Il Romanista – Roma perduta

E’ incredibile come con tutte le sconfitte, le brutte partite e gli errori anche grossolani fatti in campo e fuori, la Roma sia ancora oggi – e punti alla mano – in corsa per finire il campionato tra le prime cinque. La serie A ci ha consegnato un’infinità di occasioni per toccare il terzo posto proprio nel peggiore dei nostri momenti, fisici e di gioco. E tutto questo in una stagione dove abbiamo cambiato nove undicesimi della squadra (otto se gioca Taddei), l’allenatore, lo staff, e i proprietari. Non era questa la nostra stagione. Non eravamo partiti per essere tra gli attori principali della commedia. La crisi dell’Inter, il crollo del Napoli, della Lazio e dell’Udinese ci hanno galvanizzato e illuso.

Ci hanno fatto credere di avere tra le mani una squadra che avrebbe potuto a buon titolo competere. Ma in realtà non era un buon titolo era solo una buona sorte. Momentanea. Virtuale. Falsa. Siamo invece quelli che siamo. Diventeremo altro, mi auguro. Ma oggi siamo questi. Nervosi, inconcludenti, inesperti, sciatti. Se non ci fosse Totti il pallone neanche rotolerebbe da qualche parte. E’ così. Ed è così che ieri in un colpo solo abbiamo perso la partita, la testa, e un’ultima occasione per piegare la classifica alle nostre esagerate ambizioni.

Un primo tempo di lanci lunghi, di valzer su se stessi, di assenza di idee e capacità.
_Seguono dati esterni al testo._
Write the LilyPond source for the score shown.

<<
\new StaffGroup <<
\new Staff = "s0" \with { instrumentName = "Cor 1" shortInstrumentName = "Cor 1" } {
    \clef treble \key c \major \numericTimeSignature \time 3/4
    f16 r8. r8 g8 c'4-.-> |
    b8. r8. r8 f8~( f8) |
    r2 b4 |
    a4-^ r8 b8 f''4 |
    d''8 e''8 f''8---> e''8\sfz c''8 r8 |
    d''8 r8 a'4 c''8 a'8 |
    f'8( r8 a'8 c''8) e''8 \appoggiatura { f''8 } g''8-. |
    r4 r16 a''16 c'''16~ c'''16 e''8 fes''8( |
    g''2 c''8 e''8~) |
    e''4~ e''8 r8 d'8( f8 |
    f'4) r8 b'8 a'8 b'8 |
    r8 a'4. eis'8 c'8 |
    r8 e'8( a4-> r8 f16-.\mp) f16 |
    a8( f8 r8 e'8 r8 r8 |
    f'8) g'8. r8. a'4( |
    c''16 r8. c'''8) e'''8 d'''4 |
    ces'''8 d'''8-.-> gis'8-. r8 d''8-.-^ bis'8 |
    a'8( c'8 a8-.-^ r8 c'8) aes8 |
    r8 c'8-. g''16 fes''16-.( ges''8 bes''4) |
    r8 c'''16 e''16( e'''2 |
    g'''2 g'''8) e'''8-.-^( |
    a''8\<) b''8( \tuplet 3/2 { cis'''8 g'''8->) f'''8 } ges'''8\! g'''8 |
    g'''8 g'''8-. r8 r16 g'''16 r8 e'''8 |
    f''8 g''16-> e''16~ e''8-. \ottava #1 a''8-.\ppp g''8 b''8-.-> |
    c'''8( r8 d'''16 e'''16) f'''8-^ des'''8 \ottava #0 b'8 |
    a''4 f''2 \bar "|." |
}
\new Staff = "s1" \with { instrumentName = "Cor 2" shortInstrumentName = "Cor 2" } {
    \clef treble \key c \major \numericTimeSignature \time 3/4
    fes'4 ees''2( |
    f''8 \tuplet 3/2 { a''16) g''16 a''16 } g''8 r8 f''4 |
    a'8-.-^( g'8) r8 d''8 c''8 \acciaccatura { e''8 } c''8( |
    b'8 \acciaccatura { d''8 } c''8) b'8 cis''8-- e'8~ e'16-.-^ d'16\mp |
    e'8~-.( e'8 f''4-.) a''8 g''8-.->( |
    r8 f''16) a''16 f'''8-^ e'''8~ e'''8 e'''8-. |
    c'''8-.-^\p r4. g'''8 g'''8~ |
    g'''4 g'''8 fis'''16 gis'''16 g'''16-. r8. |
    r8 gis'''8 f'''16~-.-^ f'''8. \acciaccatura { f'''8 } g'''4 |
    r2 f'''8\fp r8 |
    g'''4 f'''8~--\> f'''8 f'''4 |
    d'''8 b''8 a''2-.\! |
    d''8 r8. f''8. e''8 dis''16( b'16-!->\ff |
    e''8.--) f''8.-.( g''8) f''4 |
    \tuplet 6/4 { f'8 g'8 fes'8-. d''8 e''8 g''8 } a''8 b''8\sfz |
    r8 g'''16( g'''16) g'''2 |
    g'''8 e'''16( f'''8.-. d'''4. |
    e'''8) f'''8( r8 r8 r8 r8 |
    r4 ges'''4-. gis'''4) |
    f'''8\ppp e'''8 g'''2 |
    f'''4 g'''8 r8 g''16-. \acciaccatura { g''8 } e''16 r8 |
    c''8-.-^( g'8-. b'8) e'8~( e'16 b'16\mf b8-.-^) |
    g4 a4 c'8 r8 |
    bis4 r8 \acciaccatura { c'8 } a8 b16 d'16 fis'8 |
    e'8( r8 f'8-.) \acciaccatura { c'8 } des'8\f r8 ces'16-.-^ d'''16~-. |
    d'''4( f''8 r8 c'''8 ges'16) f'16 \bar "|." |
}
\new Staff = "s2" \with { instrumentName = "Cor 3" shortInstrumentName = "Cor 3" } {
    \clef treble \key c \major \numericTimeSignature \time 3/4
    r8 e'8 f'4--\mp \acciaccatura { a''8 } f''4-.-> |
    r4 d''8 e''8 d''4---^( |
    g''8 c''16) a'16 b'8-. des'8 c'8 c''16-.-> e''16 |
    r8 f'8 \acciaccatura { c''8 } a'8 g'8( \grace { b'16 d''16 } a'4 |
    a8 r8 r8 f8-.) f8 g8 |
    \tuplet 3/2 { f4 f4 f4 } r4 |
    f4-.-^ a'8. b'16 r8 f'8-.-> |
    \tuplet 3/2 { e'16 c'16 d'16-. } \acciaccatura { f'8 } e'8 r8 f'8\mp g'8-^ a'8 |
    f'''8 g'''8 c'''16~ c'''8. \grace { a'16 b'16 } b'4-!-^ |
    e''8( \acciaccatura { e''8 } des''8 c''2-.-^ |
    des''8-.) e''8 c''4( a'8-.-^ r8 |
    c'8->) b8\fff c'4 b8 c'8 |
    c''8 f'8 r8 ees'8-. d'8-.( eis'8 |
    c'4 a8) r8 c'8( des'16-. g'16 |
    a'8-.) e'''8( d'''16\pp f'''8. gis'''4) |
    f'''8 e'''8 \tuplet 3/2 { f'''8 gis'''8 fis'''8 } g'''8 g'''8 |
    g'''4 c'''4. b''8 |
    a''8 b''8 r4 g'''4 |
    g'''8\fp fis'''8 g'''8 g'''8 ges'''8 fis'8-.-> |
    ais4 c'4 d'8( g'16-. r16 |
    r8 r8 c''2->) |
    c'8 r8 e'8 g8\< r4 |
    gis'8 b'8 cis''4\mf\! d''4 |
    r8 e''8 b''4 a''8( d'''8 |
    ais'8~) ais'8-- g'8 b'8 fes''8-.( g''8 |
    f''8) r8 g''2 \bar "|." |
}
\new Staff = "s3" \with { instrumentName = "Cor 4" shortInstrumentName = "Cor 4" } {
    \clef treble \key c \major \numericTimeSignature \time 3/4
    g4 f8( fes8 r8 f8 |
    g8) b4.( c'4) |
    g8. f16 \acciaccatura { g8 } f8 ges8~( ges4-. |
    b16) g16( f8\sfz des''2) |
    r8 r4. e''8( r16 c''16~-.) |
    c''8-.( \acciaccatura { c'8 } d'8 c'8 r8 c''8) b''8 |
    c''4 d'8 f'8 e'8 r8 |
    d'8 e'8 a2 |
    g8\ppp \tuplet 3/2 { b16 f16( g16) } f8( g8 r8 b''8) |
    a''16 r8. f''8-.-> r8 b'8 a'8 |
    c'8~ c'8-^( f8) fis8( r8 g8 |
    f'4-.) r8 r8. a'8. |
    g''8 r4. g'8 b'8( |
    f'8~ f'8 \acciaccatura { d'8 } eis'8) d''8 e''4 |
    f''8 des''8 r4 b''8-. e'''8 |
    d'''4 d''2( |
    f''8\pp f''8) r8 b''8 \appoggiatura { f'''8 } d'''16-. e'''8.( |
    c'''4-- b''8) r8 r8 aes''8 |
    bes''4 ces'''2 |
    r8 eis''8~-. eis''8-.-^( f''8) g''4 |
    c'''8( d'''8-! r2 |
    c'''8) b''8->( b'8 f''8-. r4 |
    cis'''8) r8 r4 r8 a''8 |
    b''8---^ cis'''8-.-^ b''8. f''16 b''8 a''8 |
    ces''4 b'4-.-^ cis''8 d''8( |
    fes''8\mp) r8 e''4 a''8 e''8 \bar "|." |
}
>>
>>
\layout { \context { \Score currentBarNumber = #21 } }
I cambi potevano essere fatti prima, questo sì. Visto che con Gago e Marquinho, ma anche Tallo, la Roma è stata diversa e realmente offensiva. Ma dopo il tiro al volo di sinistro di Totti, che poteva darci il 2 a 1, ci siamo nuovamente smarriti. Perduti quei pochi schemi, il fiato, e la calma necessaria per costruire azioni capaci di far male. Abbiamo collezionato nuove espulsioni e nuove decimazioni in vista della partita col Napoli. Ma la colpa della sconfitta, che ci “tarpa” le ali che non abbiamo, non è stata certo della panchina. Sputi, proteste esagerate, avversari che ti saltano continuamente come figli tutti di Maradona, non sono un difetto di Enrique. E’ di chi va in campo. E anche di chi ha pensato che alcuni di loro possano andarci con la maglia della Roma. Chiedere le dimissioni, spingere perchè l’asturiano si faccia da parte insieme a tutto il nuovo palazzo romanista, punzecchiare ad ogni conferenza stampa parlando indebitamente a nome dei tifosi è una sciocchezza.

E se accadesse sarebbe anche il più grave degli errori. Lo smarrimento allora sarebbe totale. La sconfitta irrecuperabile. La costruzione che indubbiamente c’è, ed è buona, si affloscerebbe. E il futuro diventerebbe passato. Ma per fortuna questo non avverrà facilmente.